I have not covered every step in detail but this should give you a much better idea of how the process is evolving. Clearly this isn’t the end of the story – a lot of the work is glossed over or not yet mentioned. But this post is long enough. I will continue to talk about the process in future posts.
If you want to help identify bugs that the XL Engine will need to fix, post them in the DOS Bugs section of the forums, each game has its own sub-forum. Don’t forget to read the sticky so you know what to post.
I have been asked for a time frame for the Beta 1 release and to gauge how far along the build is, as a percentage. I have decided to answer the questions, as best I can, while providing a progress update.

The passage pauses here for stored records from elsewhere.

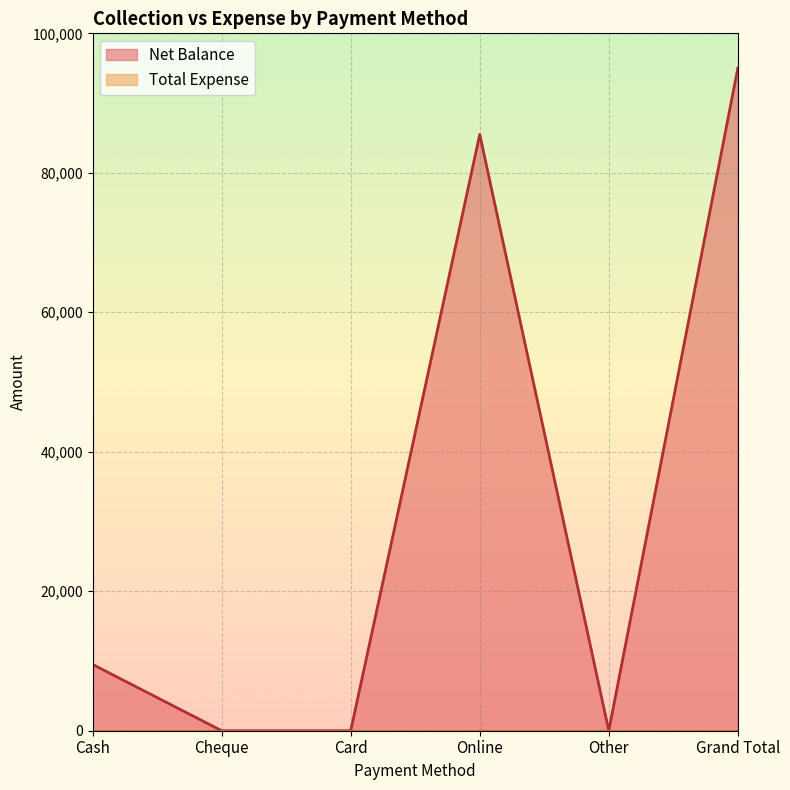

How many values are below 9500?

3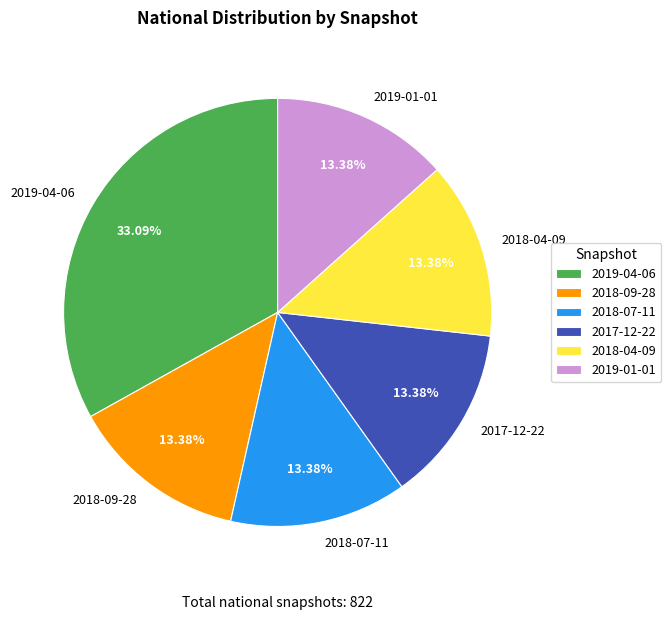

What percentage is the 2019-01-01 slice, to the nearest percent?

13%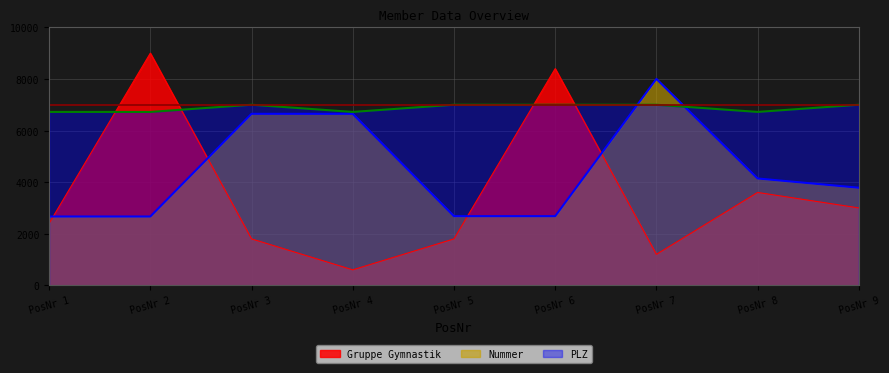

True or false: Nummer and Gruppe Gymnastik intersect in this chart.

True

As for when I will say relatively soon, though I’m afraid that I won’t be able to give any dates until I know for sure.
As for % of completeness, that too is hard to say. The engine is basically where it needs to be, with the exception of the sound system – though that already reads Voc files, plays 2D sounds and could easily play 3D and looping sounds – its mainly a matter of resource tracking at this point. The UI needs to be finished but that, honestly, will only take a few nights of work. There are additional niceties I would like to add but most of them can wait (like controller support). So engine/UI wise I would say its at 90% or so but the other 10% isn’t very time consuming.
Where the majority of the remaining time will go is finishing the game support itself. The good news is that the current approach basically allows me to work towards all of the games in parallel (exactly how is a discussion for another day). So overall I would say I’m around 50% of the way there but the pace is accelerating due to improving methods.

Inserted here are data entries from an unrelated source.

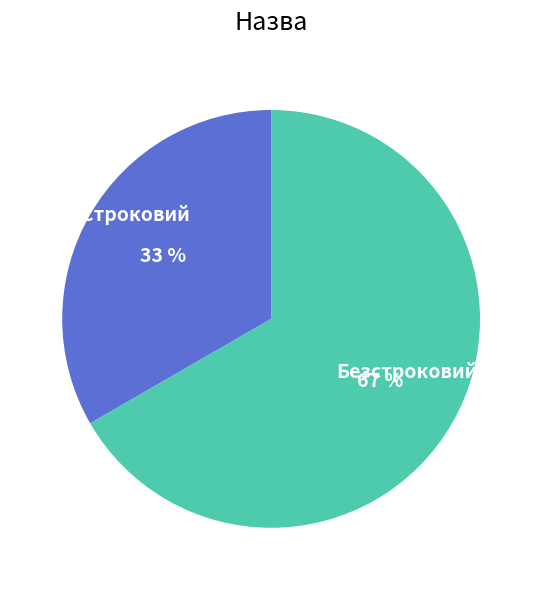

Approximately how many times larger is the value at Безстроковий compared to Строковий?

2.0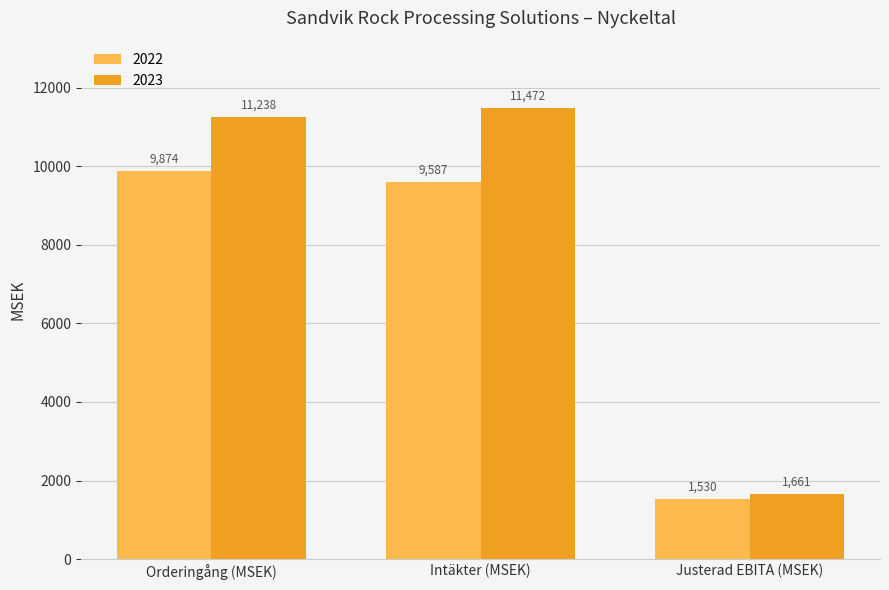

What is the average value of the 2022 series?

6997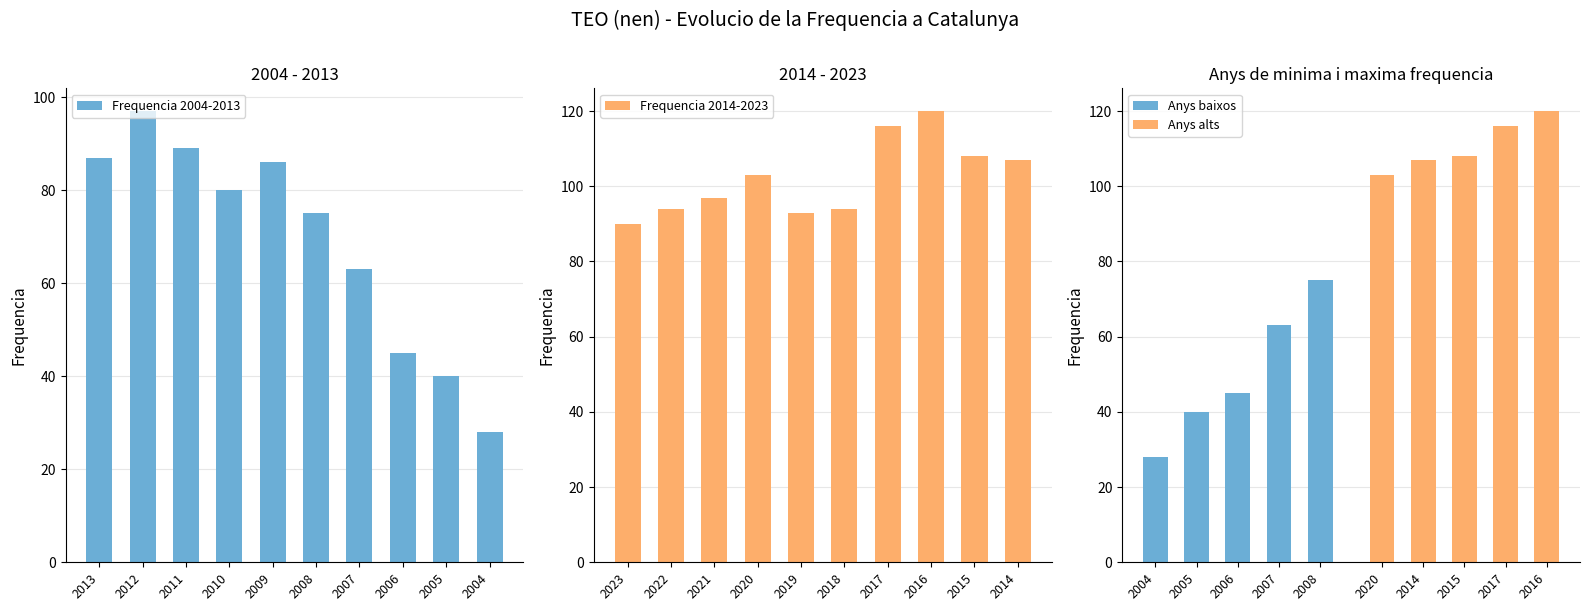

What is the difference between the second highest and second lowest values?

76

This probably doesn’t sound great until I mention that I basically started from scratch a few months ago, largely due to the long hiatus and change in design – though I move and refactor old code as needed. So it is going well and the pace is very promising for meeting my goals of getting a build out near the beginning of this year. And to be clear that 50% is overall, meaning that all the games are made good progress towards completion (Daggerfall, Dark Forces and Blood), though it obviously, and intentionally, doesn’t indicate which are further along.

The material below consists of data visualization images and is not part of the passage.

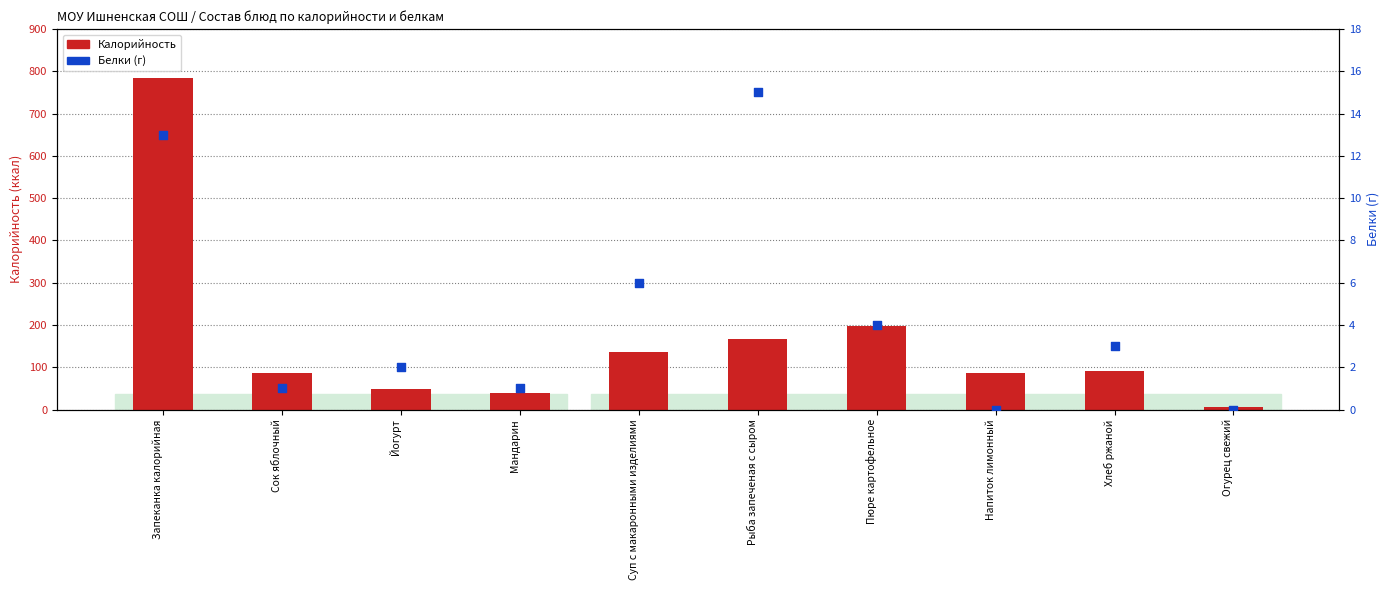

Is the value of Калорийность at Хлеб ржаной greater than the value of Белки at Хлеб ржаной?

Yes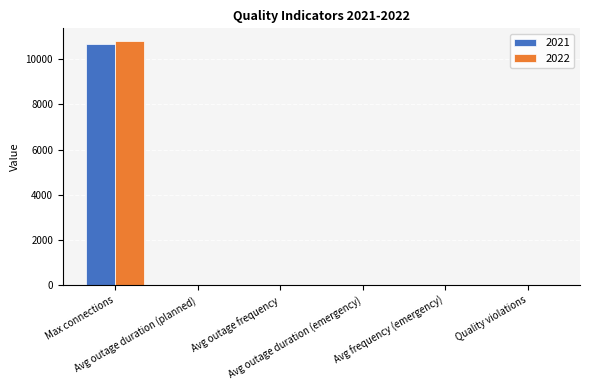

Are the bars horizontal?

No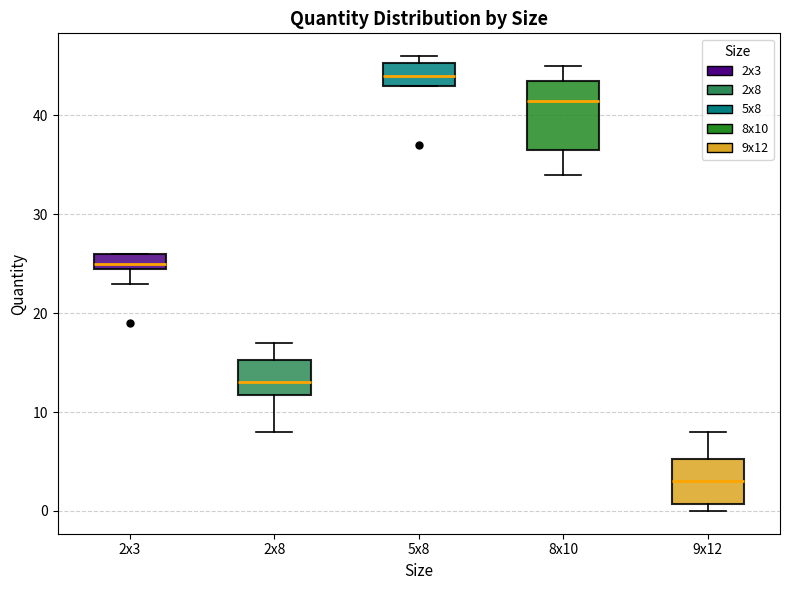

Reading left to right, transcribe this box plot: for each box, give where its median line is, the range the box spans, and where its two whiskers end, as read against the y-axis. The values are not printed on the chart, so give them approximately, as read against the axis.

2x3: median 25 (just above the box's lower edge), box 25 to 26, whiskers 23 to 26
2x8: median 13, box 12 to 15, whiskers 8 to 17
5x8: median 44, box 43 to 45, whiskers 43 to 46
8x10: median 42, box 37 to 44, whiskers 34 to 45
9x12: median 3, box 1 to 5, whiskers 0 to 8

However as soon as more concrete promises are made something will happen so… I’m going to avoid making said promises until I know for sure. :)-
Estimated Progress Towards Beta 1
Engine – 90%
Game Support – 50%
Recent Engine Features
* Vsync now works correctly, though causes noticeable “input lag” at low refresh rates – such as 60. However this “lag” has been decreased and should be small enough for many people.
* Frame rate limiting, as an alternative to vsync, now works correctly and accurately – and has almost no perceivable “input lag” on Windows. This doesn’t completely fix tearing but greatly improves it, especially during explosions and rapid screen movement. This can be set to multiples of the refresh rate – such as 120, 240, etc. to further limit any input issues – and tends to improve the overall experience even at higher multiples. Though, obviously, your system should be able to reliably hit the requested framerate. If the system can’t keep up, the framerate limiter has no affect on performance (unlike traditional vsync). In addition it saves on CPU load which can be useful for weaker systems.
The XL Engine will probably default to a frame limiter of 120 Hz, though obviously you can change it to use vsync instead or have no frame limit (this last option is not recommended though).
* Adaptive Vsync – if available this will allow for synchronization if the system performs well enough but does not if the system under performs.
* Proper dynamic vertex buffer support so that performance is good for all Graphics “levels.”
* Render targets and improved UI aesthetic.
State of the Game Support
* All games have working libraries and entry points. They can all be selected, run and shut down from the UI.
* All games are debuggable and run, though only one is currently playable.
* All games are fully disassembled and partially re-written. Obviously some of the code is easier to understand then other parts.
* Dead code has been identified and removed from all games.